## Brief
Express every line of text in the items below as a Markdown table with the columns "No." and "Line," numbering the rows in order. Skip blank lines and leave the pictures out.
Top of Data extract
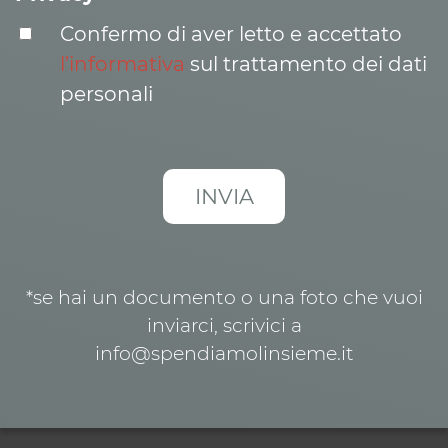
Confermo di aver letto e accettato
l’informativa
sul trattamento dei dati
personali
*se hai un documento o una foto che vuoi
inviarci, scrivici a
info@spendiamolinsieme.it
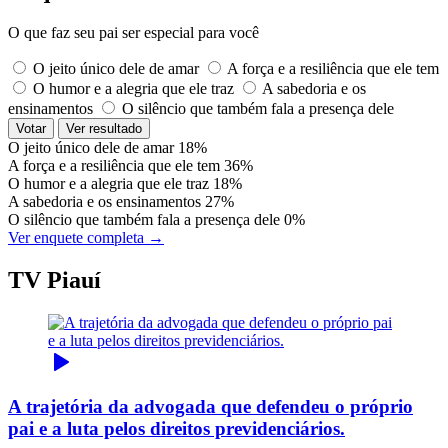
O que faz seu pai ser especial para você
O jeito único dele de amar
A força e a resiliência que ele tem
O humor e a alegria que ele traz
A sabedoria e os
ensinamentos
O silêncio que também fala a presença dele
Votar
Ver resultado
O jeito único dele de amar
18%
A força e a resiliência que ele tem
36%
O humor e a alegria que ele traz
18%
A sabedoria e os ensinamentos
27%
O silêncio que também fala a presença dele
0%
Ver enquete completa →
TV Piauí
A trajetória da advogada que defendeu o próprio
pai e a luta pelos direitos previdenciários.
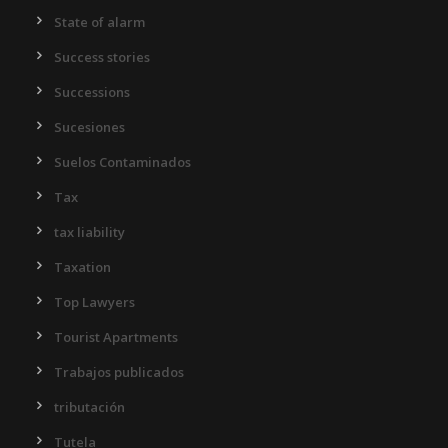
State of alarm
Success stories
Successions
Sucesiones
Suelos Contaminados
Tax
tax liability
Taxation
Top Lawyers
Tourist Apartments
Trabajos publicados
tributación
Tutela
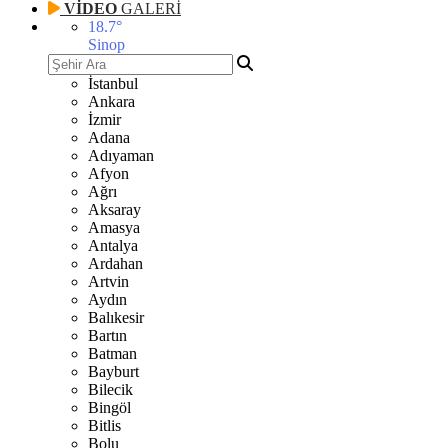
VİDEO
GALERİ
18.7
°
Sinop
İstanbul
Ankara
İzmir
Adana
Adıyaman
Afyon
Ağrı
Aksaray
Amasya
Antalya
Ardahan
Artvin
Aydın
Balıkesir
Bartın
Batman
Bayburt
Bilecik
Bingöl
Bitlis
Bolu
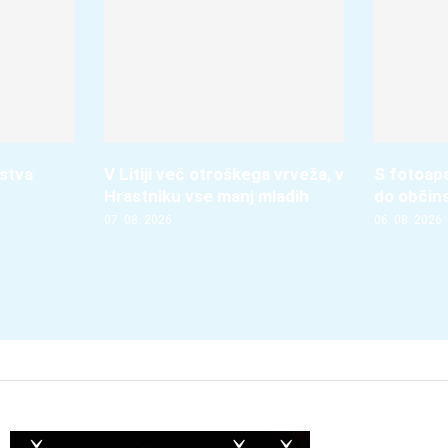
dstva
V Litiji več otroškega vrveža, v
S fotoap
Hrastniku vse manj mladih
do občin
07. 08. 2026
06. 08. 2026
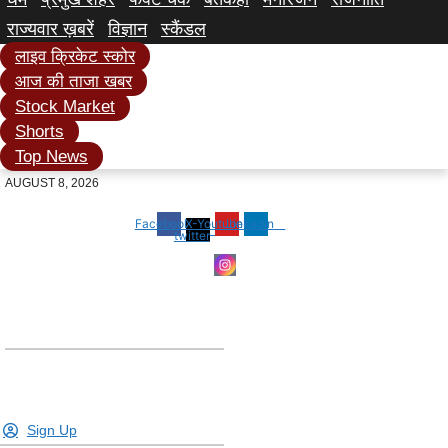
राज्यवार ख़बरें
विज्ञान
स्कैंडल
लाइव क्रिकेट स्कोर
आज की ताजा खबर
Stock Market
Shorts
Top News
AUGUST 8, 2026
Facebook
X-
Youtube
Linkedin
twitter
Sign Up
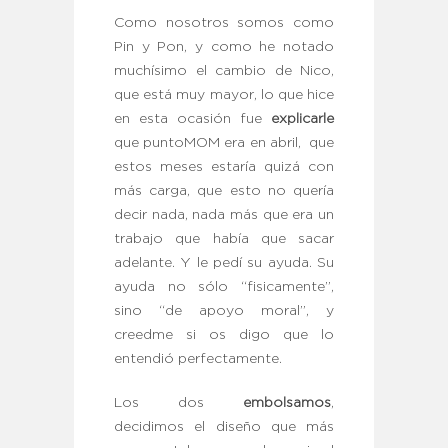
Como nosotros somos como
Pin y Pon, y como he notado
muchísimo el cambio de Nico,
que está muy mayor, lo que hice
en esta ocasión fue
explicarle
que puntoMOM era en abril, que
estos meses estaría quizá con
más carga, que esto no quería
decir nada, nada más que era un
trabajo que había que sacar
adelante. Y le pedí su ayuda. Su
ayuda no sólo “fisicamente”,
sino “de apoyo moral”, y
creedme si os digo que lo
entendió perfectamente.
Los dos
embolsamos
,
decidimos el diseño que más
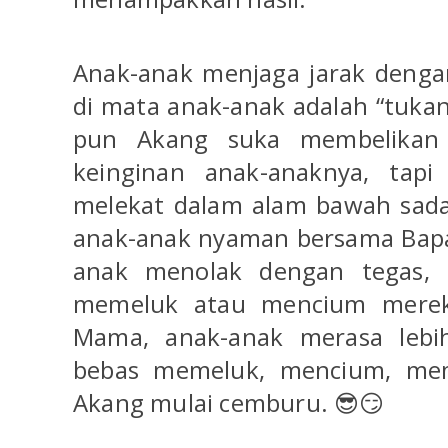
Anak-anak menjaga jarak denga
di mata anak-anak adalah “tuka
pun Akang suka membelikan 
keinginan anak-anaknya, tapi
melekat dalam alam bawah sad
anak-anak nyaman bersama Bapa
anak menolak dengan tegas, 
memeluk atau mencium mereka
Mama, anak-anak merasa leb
bebas memeluk, mencium, mem
Akang mulai cemburu. 😎😏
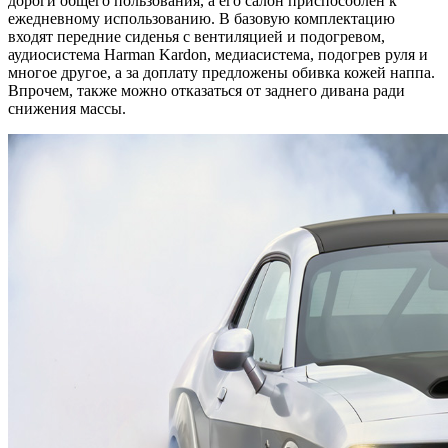
дороги общего пользования, а его салон приспособлен к
ежедневному использованию. В базовую комплектацию
входят передние сиденья с вентиляцией и подогревом,
аудиосистема Harman Kardon, медиасистема, подогрев руля и
многое другое, а за доплату предложены обивка кожей наппа.
Впрочем, также можно отказаться от заднего дивана ради
снижения массы.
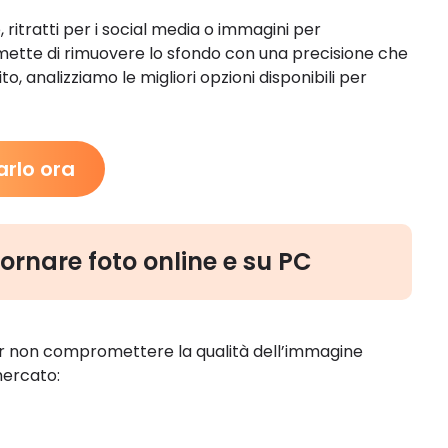
ritratti per i social media o immagini per
rmette di rimuovere lo sfondo con una precisione che
o, analizziamo le migliori opzioni disponibili per
arlo ora
tornare foto online e su PC
r non compromettere la qualità dell’immagine
 mercato:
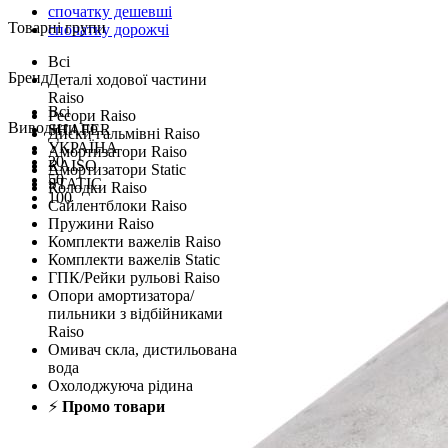
спочатку дешевші
Товарні групи
спочатку дорожчі
Всі
Бренд
Деталі ходової частини
Raiso
Всі
Ресори Raiso
Виводити по
SHAFER
Диски гальмівні Raiso
УКРАЇНА
Амортизатори Raiso
20
RAISO
Амортизатори Static
50
STATIC
Колодки Raiso
100
Сайлентблоки Raiso
Пружини Raiso
Комплекти важелів Raiso
Комплекти важелів Static
ГПК/Рейки рульові Raiso
Опори амортизатора/
пильники з відбійниками
Raiso
Омивач скла, дистильована
вода
Охолоджуюча рідина
⚡
Промо товари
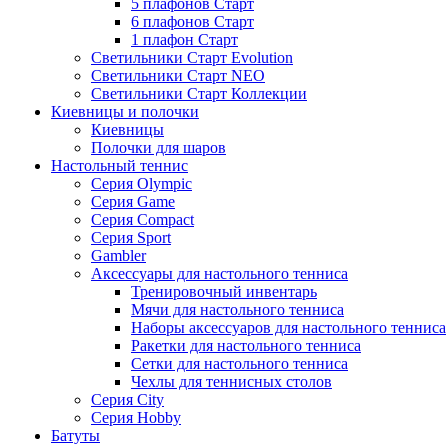
5 плафонов Старт
6 плафонов Старт
1 плафон Старт
Светильники Старт Evolution
Светильники Старт NEO
Светильники Старт Коллекции
Киевницы и полочки
Киевницы
Полочки для шаров
Настольный теннис
Серия Olympic
Серия Game
Серия Compact
Серия Sport
Gambler
Аксессуары для настольного тенниса
Тренировочный инвентарь
Мячи для настольного тенниса
Наборы аксессуаров для настольного тенниса
Ракетки для настольного тенниса
Сетки для настольного тенниса
Чехлы для теннисных столов
Серия City
Серия Hobby
Батуты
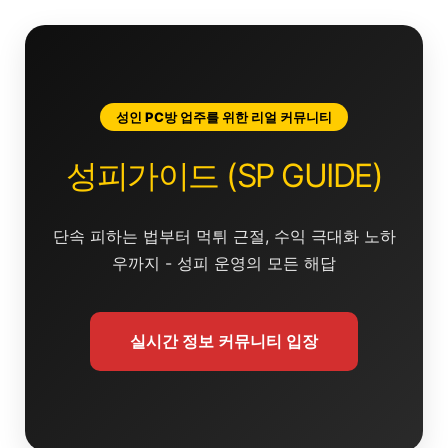
콘
텐
츠
로
건
성인 PC방 업주를 위한 리얼 커뮤니티
너
뛰
성피가이드 (SP GUIDE)
기
단속 피하는 법부터 먹튀 근절, 수익 극대화 노하
우까지 - 성피 운영의 모든 해답
실시간 정보 커뮤니티 입장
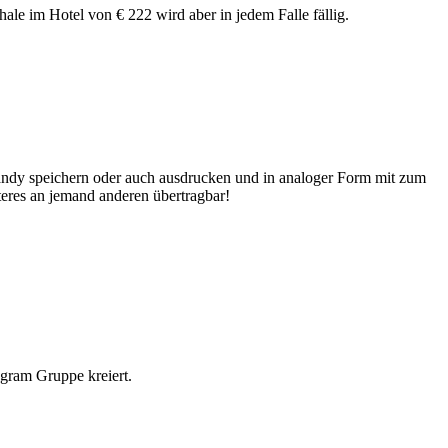
le im Hotel von € 222 wird aber in jedem Falle fällig.
Handy speichern oder auch ausdrucken und in analoger Form mit zum
iteres an jemand anderen übertragbar!
egram Gruppe kreiert.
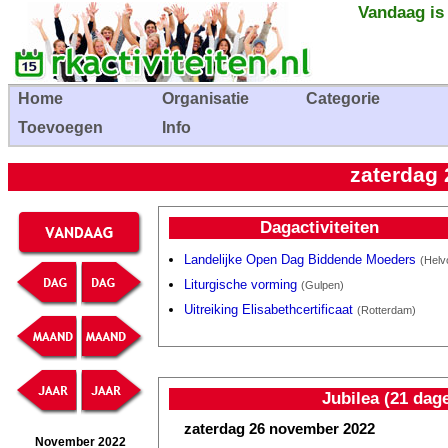
Vandaag is
Home
Organisatie
Categorie
Toevoegen
Info
zaterdag
Dagactiviteiten
Landelijke Open Dag Biddende Moeders
(Helvo
Liturgische vorming
(Gulpen)
Uitreiking Elisabethcertificaat
(Rotterdam)
Jubilea (21 dag
zaterdag 26 november 2022
November 2022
Bottom of Data extract
## Exercise output
| No. | Line |
|---|---|
| 1 | Confermo di aver letto e accettato |
| 2 | l’informativa |
| 3 | sul trattamento dei dati |
| 4 | personali |
| 5 | *se hai un documento o una foto che vuoi |
| 6 | inviarci, scrivici a |
| 7 | info@spendiamolinsieme.it |
| 8 | O que faz seu pai ser especial para você |
| 9 | O jeito único dele de amar |
| 10 | A força e a resiliência que ele tem |
| 11 | O humor e a alegria que ele traz |
| 12 | A sabedoria e os |
| 13 | ensinamentos |
| 14 | O silêncio que também fala a presença dele |
| 15 | Votar |
| 16 | Ver resultado |
| 17 | O jeito único dele de amar |
| 18 | 18% |
| 19 | A força e a resiliência que ele tem |
| 20 | 36% |
| 21 | O humor e a alegria que ele traz |
| 22 | 18% |
| 23 | A sabedoria e os ensinamentos |
| 24 | 27% |
| 25 | O silêncio que também fala a presença dele |
| 26 | 0% |
| 27 | Ver enquete completa → |
| 28 | TV Piauí |
| 29 | A trajetória da advogada que defendeu o próprio |
| 30 | pai e a luta pelos direitos previdenciários. |
| 31 | State of alarm |
| 32 | Success stories |
| 33 | Successions |
| 34 | Sucesiones |
| 35 | Suelos Contaminados |
| 36 | Tax |
| 37 | tax liability |
| 38 | Taxation |
| 39 | Top Lawyers |
| 40 | Tourist Apartments |
| 41 | Trabajos publicados |
| 42 | tributación |
| 43 | Tutela |
| 44 | VİDEO |
| 45 | GALERİ |
| 46 | 18.7 |
| 47 | ° |
| 48 | Sinop |
| 49 | İstanbul |
| 50 | Ankara |
| 51 | İzmir |
| 52 | Adana |
| 53 | Adıyaman |
| 54 | Afyon |
| 55 | Ağrı |
| 56 | Aksaray |
| 57 | Amasya |
| 58 | Antalya |
| 59 | Ardahan |
| 60 | Artvin |
| 61 | Aydın |
| 62 | Balıkesir |
| 63 | Bartın |
| 64 | Batman |
| 65 | Bayburt |
| 66 | Bilecik |
| 67 | Bingöl |
| 68 | Bitlis |
| 69 | Bolu |
| 70 | dstva |
| 71 | V Litiji več otroškega vrveža, v |
| 72 | S fotoap |
| 73 | Hrastniku vse manj mladih |
| 74 | do občin |
| 75 | 07. 08. 2026 |
| 76 | 06. 08. 2026 |
| 77 | राज्यवार ख़बरें |
| 78 | विज्ञान |
| 79 | स्कैंडल |
| 80 | लाइव क्रिकेट स्कोर |
| 81 | आज की ताजा खबर |
| 82 | Stock Market |
| 83 | Shorts |
| 84 | Top News |
| 85 | AUGUST 8, 2026 |
| 86 | Facebook |
| 87 | X- |
| 88 | Youtube |
| 89 | Linkedin |
| 90 | twitter |
| 91 | Sign Up |
| 92 | Como nosotros somos como |
| 93 | Pin y Pon, y como he notado |
| 94 | muchísimo el cambio de Nico, |
| 95 | que está muy mayor, lo que hice |
| 96 | en esta ocasión fue |
| 97 | explicarle |
| 98 | que puntoMOM era en abril, que |
| 99 | estos meses estaría quizá con |
| 100 | más carga, que esto no quería |
| 101 | decir nada, nada más que era un |
| 102 | trabajo que había que sacar |
| 103 | adelante. Y le pedí su ayuda. Su |
| 104 | ayuda no sólo “fisicamente”, |
| 105 | sino “de apoyo moral”, y |
| 106 | creedme si os digo que lo |
| 107 | entendió perfectamente. |
| 108 | Los dos |
| 109 | embolsamos |
| 110 | , |
| 111 | decidimos el diseño que más |
| 112 | Anak-anak menjaga jarak denga |
| 113 | di mata anak-anak adalah “tuka |
| 114 | pun Akang suka membelikan  |
| 115 | keinginan anak-anaknya, tapi |
| 116 | melekat dalam alam bawah sad |
| 117 | anak-anak nyaman bersama Bapa |
| 118 | anak menolak dengan tegas,  |
| 119 | memeluk atau mencium mereka |
| 120 | Mama, anak-anak merasa leb |
| 121 | bebas memeluk, mencium, mem |
| 122 | Akang mulai cemburu. 😎😏 |
| 123 | дороги общего пользования, а его салон приспособлен к |
| 124 | ежедневному использованию. В базовую комплектацию |
| 125 | входят передние сиденья с вентиляцией и подогревом, |
| 126 | аудиосистема Harman Kardon, медиасистема, подогрев руля и |
| 127 | многое другое, а за доплату предложены обивка кожей наппа. |
| 128 | Впрочем, также можно отказаться от заднего дивана ради |
| 129 | снижения массы. |
| 130 | ritratti per i social media o immagini per |
| 131 | rmette di rimuovere lo sfondo con una precisione che |
| 132 | o, analizziamo le migliori opzioni disponibili per |
| 133 | arlo ora |
| 134 | tornare foto online e su PC |
| 135 | r non compromettere la qualità dell’immagine |
| 136 |  mercato: |
| 137 | спочатку дешевші |
| 138 | Товарні групи |
| 139 | спочатку дорожчі |
| 140 | Всі |
| 141 | Бренд |
| 142 | Деталі ходової частини |
| 143 | Raiso |
| 144 | Всі |
| 145 | Ресори Raiso |
| 146 | Виводити по |
| 147 | SHAFER |
| 148 | Диски гальмівні Raiso |
| 149 | УКРАЇНА |
| 150 | Амортизатори Raiso |
| 151 | 20 |
| 152 | RAISO |
| 153 | Амортизатори Static |
| 154 | 50 |
| 155 | STATIC |
| 156 | Колодки Raiso |
| 157 | 100 |
| 158 | Сайлентблоки Raiso |
| 159 | Пружини Raiso |
| 160 | Комплекти важелів Raiso |
| 161 | Комплекти важелів Static |
| 162 | ГПК/Рейки рульові Raiso |
| 163 | Опори амортизатора/ |
| 164 | пильники з відбійниками |
| 165 | Raiso |
| 166 | Омивач скла, дистильована |
| 167 | вода |
| 168 | Охолоджуюча рідина |
| 169 | ⚡ |
| 170 | Промо товари |
| 171 | 5 плафонов Старт |
| 172 | 6 плафонов Старт |
| 173 | 1 плафон Старт |
| 174 | Светильники Старт Evolution |
| 175 | Светильники Старт NEO |
| 176 | Светильники Старт Коллекции |
| 177 | Киевницы и полочки |
| 178 | Киевницы |
| 179 | Полочки для шаров |
| 180 | Настольный теннис |
| 181 | Серия Olympic |
| 182 | Серия Game |
| 183 | Серия Compact |
| 184 | Серия Sport |
| 185 | Gambler |
| 186 | Аксессуары для настольного тенниса |
| 187 | Тренировочный инвентарь |
| 188 | Мячи для настольного тенниса |
| 189 | Наборы аксессуаров для настольного тенниса |
| 190 | Ракетки для настольного тенниса |
| 191 | Сетки для настольного тенниса |
| 192 | Чехлы для теннисных столов |
| 193 | Серия City |
| 194 | Серия Hobby |
| 195 | Батуты |
| 196 | 콘 |
| 197 | 텐 |
| 198 | 츠 |
| 199 | 로 |
| 200 | 건 |
| 201 | 성인 PC방 업주를 위한 리얼 커뮤니티 |
| 202 | 너 |
| 203 | 뛰 |
| 204 | 성피가이드 (SP GUIDE) |
| 205 | 기 |
| 206 | 단속 피하는 법부터 먹튀 근절, 수익 극대화 노하 |
| 207 | 우까지 - 성피 운영의 모든 해답 |
| 208 | 실시간 정보 커뮤니티 입장 |
| 209 | le im Hotel von € 222 wird aber in jedem Falle fällig. |
| 210 | Handy speichern oder auch ausdrucken und in analoger Form mit zum |
| 211 | iteres an jemand anderen übertragbar! |
| 212 | egram Gruppe kreiert. |
| 213 | Vandaag is |
| 214 | Home |
| 215 | Organisatie |
| 216 | Categorie |
| 217 | Toevoegen |
| 218 | Info |
| 219 | zaterdag |
| 220 | Dagactiviteiten |
| 221 | Landelijke Open Dag Biddende Moeders |
| 222 | (Helvo |
| 223 | Liturgische vorming |
| 224 | (Gulpen) |
| 225 | Uitreiking Elisabethcertificaat |
| 226 | (Rotterdam) |
| 227 | Jubilea (21 dag |
| 228 | zaterdag 26 november 2022 |
| 229 | November 2022 |